With war, murder, shipwreck and the Spanish Inquisition, there is much narrative for audiences to absorb in what is a fusion of philosophy and fun, however, the fact that the opera is sung in English ensures that the story retrains its upmost importance, to the point that it appears more like musical than opera. Leonard Bernstein’s score is brilliant and filled with memorably moments such as Cunegonde’s Act One peppy Parisian coloratura aria, ‘Glitter Be Gay’, complete with the bejewelled soprano on swing and glitter cannon sparkle. The show’s final number too, ‘Make Our Garden Grow’ leaves audiences on an undeniable high courtesy of its joyous, soul-stirring magic of music and voices combined.


Under the leadership of its energetic conductor Paul Kildea, the Queensland Symphony Orchestra is superb in bringing Bernstein’s beautiful and dramatic score to life. And it is wonderful to see them being showcased on stage amongst the action, rather than hidden away in the pit. Indeed, the staging is impressive, utilising, as it does, the depths of The Playhouse Theatre’s space, yet simultaneously conveying a sense of intimacy through the use of a thrust stage platform.

thrustWith a golden path (representing Candide’s journey) stretching from the depths to front of the stage and a two-tiered scaffold ‘skyscraper’ occupying place behind the bulk of the orchestra, there is much of interest on stage. However, what most effectively brings the story’s journey around the world to such vivid life is the lighting, particularly in Act Two’s South American segment, in which the warmth of Buenos Aires is realised complete with waterfall from the rafters. Costumes also aide in presentation of a strong visual identity, with a range of textures creating a striking, sumptuous aesthetic feast.
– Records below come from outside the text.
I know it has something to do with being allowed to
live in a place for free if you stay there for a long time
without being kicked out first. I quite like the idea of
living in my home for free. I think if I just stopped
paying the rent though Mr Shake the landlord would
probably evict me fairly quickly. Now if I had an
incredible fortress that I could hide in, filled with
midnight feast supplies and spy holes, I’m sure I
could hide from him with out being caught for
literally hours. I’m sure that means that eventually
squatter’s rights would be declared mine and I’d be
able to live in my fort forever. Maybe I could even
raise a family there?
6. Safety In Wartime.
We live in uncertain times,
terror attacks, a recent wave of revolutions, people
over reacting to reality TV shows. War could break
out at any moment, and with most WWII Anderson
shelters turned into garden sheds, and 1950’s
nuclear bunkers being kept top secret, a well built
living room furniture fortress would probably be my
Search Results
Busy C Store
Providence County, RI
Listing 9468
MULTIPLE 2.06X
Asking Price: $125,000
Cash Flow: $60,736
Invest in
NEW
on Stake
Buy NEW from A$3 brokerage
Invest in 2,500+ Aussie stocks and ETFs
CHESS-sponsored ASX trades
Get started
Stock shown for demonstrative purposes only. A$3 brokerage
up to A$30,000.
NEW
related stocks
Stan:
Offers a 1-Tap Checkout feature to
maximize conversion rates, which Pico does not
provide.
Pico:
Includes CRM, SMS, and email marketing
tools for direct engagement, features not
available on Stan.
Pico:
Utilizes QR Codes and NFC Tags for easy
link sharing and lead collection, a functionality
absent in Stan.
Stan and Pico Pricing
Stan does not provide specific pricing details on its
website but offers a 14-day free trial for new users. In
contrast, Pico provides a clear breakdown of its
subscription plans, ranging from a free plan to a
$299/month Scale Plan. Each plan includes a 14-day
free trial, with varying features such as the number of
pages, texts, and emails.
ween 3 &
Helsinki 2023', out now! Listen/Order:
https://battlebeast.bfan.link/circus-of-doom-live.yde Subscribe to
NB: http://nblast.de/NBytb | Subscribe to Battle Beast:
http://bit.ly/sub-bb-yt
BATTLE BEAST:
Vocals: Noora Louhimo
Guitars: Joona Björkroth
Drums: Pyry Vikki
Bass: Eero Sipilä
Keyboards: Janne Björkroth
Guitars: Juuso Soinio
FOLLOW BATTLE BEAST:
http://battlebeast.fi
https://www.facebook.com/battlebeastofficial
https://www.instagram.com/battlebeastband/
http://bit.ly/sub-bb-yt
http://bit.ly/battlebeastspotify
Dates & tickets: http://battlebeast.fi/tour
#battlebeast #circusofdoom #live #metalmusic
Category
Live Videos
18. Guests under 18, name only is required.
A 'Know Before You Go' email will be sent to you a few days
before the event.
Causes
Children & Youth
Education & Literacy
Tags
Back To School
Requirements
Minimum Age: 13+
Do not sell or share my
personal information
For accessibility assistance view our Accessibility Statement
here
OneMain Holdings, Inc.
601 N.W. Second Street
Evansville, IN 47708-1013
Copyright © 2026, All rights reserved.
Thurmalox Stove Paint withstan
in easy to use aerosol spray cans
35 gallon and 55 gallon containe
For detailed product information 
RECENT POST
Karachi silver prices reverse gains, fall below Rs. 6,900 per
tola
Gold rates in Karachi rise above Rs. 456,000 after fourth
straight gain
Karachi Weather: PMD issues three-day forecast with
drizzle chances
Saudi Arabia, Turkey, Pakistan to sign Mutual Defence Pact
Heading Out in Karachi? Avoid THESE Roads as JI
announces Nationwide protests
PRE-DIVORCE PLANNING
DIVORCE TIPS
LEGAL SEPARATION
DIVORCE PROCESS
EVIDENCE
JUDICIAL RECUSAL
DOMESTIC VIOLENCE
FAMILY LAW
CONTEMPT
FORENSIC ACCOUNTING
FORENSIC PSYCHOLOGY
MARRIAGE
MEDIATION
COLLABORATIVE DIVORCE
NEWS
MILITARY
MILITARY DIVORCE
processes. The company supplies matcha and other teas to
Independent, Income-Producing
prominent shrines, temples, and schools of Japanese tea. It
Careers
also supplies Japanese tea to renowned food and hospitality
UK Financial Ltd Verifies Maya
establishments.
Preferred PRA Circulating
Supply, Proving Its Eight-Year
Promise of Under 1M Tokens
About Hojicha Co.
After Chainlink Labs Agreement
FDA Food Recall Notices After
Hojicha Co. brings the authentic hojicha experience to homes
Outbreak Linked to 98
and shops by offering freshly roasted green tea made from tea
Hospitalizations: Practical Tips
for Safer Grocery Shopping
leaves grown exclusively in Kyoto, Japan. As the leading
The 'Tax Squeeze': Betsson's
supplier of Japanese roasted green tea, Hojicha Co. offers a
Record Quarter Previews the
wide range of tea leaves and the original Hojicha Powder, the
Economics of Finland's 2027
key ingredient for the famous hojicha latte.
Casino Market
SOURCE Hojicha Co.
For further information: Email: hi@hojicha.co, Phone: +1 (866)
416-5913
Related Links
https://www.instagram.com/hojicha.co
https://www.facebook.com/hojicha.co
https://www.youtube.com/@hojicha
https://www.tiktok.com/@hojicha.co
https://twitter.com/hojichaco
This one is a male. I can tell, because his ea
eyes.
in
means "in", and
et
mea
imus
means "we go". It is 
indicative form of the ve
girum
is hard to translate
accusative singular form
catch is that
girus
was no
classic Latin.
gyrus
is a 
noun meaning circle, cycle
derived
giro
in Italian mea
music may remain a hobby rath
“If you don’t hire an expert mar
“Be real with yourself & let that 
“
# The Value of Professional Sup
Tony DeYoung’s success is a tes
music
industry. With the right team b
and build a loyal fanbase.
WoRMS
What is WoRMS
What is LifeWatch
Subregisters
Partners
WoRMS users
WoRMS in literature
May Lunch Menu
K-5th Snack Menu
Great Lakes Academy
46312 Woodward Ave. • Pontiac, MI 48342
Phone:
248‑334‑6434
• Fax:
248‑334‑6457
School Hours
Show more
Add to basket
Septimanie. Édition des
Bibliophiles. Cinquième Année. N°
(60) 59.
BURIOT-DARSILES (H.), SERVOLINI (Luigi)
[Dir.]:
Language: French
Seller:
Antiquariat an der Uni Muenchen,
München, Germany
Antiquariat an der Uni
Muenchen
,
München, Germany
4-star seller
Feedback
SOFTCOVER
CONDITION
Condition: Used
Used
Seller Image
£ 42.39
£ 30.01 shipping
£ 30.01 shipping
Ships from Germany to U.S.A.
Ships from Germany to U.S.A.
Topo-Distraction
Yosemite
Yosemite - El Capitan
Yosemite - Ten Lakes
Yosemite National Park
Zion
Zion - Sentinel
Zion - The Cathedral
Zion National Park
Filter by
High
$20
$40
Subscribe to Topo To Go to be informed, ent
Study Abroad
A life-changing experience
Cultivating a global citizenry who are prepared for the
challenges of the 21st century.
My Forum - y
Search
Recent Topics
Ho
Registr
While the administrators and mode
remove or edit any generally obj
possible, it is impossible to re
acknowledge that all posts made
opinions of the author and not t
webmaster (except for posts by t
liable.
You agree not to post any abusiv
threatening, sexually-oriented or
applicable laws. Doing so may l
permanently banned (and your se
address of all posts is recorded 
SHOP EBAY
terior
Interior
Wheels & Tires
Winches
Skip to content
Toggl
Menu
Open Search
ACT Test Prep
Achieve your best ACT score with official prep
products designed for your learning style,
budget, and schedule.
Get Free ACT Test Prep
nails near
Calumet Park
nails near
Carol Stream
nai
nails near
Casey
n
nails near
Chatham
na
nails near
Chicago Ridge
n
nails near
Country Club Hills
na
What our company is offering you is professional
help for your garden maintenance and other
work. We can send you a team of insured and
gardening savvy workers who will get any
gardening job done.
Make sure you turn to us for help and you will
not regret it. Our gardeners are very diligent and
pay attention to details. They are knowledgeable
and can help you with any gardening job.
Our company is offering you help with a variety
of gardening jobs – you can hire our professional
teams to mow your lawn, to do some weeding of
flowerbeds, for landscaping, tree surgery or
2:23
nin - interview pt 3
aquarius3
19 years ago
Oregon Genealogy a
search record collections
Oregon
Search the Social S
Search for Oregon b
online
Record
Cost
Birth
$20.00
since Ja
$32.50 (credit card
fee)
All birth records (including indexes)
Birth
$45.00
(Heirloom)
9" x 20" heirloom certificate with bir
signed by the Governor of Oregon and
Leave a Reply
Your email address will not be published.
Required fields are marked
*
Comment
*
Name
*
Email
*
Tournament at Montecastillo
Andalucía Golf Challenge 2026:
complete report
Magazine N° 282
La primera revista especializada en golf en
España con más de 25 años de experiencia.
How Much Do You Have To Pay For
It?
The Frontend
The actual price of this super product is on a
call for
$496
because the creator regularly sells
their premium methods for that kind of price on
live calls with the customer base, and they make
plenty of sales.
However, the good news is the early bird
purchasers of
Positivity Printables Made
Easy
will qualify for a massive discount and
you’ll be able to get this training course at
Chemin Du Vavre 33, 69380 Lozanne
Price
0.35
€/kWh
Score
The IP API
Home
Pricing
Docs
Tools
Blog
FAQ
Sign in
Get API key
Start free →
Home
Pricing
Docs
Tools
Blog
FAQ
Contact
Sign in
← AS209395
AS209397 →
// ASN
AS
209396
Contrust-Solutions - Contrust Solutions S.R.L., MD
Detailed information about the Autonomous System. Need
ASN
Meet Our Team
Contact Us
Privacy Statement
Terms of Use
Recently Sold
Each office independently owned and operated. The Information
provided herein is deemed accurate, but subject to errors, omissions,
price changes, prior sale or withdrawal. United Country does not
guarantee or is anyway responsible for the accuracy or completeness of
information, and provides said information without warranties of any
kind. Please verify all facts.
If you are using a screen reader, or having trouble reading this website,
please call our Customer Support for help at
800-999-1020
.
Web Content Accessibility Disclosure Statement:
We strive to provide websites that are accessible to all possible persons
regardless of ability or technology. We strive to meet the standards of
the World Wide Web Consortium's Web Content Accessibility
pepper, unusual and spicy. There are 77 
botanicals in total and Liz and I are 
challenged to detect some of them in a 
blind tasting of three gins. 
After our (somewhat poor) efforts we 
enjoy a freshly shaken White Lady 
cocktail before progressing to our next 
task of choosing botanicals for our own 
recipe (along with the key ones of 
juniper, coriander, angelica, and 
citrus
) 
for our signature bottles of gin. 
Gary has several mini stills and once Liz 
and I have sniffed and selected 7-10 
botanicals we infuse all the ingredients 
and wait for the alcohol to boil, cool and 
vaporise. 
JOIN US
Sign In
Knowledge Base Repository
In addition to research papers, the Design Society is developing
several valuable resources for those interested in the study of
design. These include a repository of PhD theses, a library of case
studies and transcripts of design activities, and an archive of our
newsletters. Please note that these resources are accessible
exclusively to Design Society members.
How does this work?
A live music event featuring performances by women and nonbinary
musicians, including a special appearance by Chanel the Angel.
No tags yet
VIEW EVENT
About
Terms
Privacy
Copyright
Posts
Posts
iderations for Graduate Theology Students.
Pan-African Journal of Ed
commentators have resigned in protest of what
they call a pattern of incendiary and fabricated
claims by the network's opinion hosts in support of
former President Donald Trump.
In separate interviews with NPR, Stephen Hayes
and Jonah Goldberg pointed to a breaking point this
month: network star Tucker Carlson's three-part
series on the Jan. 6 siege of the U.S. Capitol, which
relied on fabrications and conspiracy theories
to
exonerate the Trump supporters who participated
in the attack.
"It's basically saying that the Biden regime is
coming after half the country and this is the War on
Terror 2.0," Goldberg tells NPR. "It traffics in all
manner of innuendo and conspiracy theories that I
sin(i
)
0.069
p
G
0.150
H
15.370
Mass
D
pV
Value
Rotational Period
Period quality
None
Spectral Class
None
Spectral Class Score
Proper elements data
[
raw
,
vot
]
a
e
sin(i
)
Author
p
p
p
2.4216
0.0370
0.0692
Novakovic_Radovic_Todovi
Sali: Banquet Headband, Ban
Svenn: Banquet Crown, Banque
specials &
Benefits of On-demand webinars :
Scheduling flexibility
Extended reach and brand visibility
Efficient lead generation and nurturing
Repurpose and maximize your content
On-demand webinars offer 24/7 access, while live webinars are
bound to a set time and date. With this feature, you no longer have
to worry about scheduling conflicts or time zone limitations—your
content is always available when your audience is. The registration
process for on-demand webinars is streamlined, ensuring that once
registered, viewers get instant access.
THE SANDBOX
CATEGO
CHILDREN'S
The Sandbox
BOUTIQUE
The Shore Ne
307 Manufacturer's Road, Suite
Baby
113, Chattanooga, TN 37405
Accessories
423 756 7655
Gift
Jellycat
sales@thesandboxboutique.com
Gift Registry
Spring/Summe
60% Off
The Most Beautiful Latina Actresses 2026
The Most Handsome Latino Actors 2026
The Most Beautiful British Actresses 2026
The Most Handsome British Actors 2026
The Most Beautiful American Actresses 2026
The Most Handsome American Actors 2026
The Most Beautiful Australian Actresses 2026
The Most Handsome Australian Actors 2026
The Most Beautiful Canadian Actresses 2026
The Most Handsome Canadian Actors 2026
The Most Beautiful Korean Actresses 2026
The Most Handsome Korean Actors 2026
Australian tenor David Hobson does a sensitive job in the role of the buoyant hero Candide, with agile and high-flying vocals that can equally linger with the strings in more melancholy musical numbers. As Cunegonde, Amelia Farrugia is simply delightful and her sparkling soprano reaches the heights with ease. It is Brisbane theatre stalwart Bryan Probets, however, who puts on the greatest show in his multi-roles, however, particularly as the story’s narrator. Whether singing song of his syphilis or showcasing a sexy Spanish dance, his comic talents are always engaging.


Hilarious too is Christine Johnston (of The Kransky Sisters fame) in her realisation of the quirky, scene-stealing Old Lady, complete with comical limp. Supported as they are by strong character roles, most notably Sarah Murr as Paquette and Jon Maskell as Maximilian, students of Dr Pangloss’s philosophy that all is for the best in this best of all possible worlds’, there appears to be no weak link in the show’s artistic lineup, including the Opera Queensland Chorus which aids in bringing the big numbers to such glorious life.


Opera Q’s production of “Candide” is a real triumph guaranteed to have you leaving on a hopeful high with a smile on your face and a melody stuck in your heart. Purists may be bothered by its musicalness, however, this allows the show to serve as ideal introduction to opera for the uninitiated. Its musical theatre feel, English songs and focus on story combine to give it an accessibility above and beyond traditional operatic fare to even those who think they don’t like the genre. And bringing new audiences to an art form can only be commended.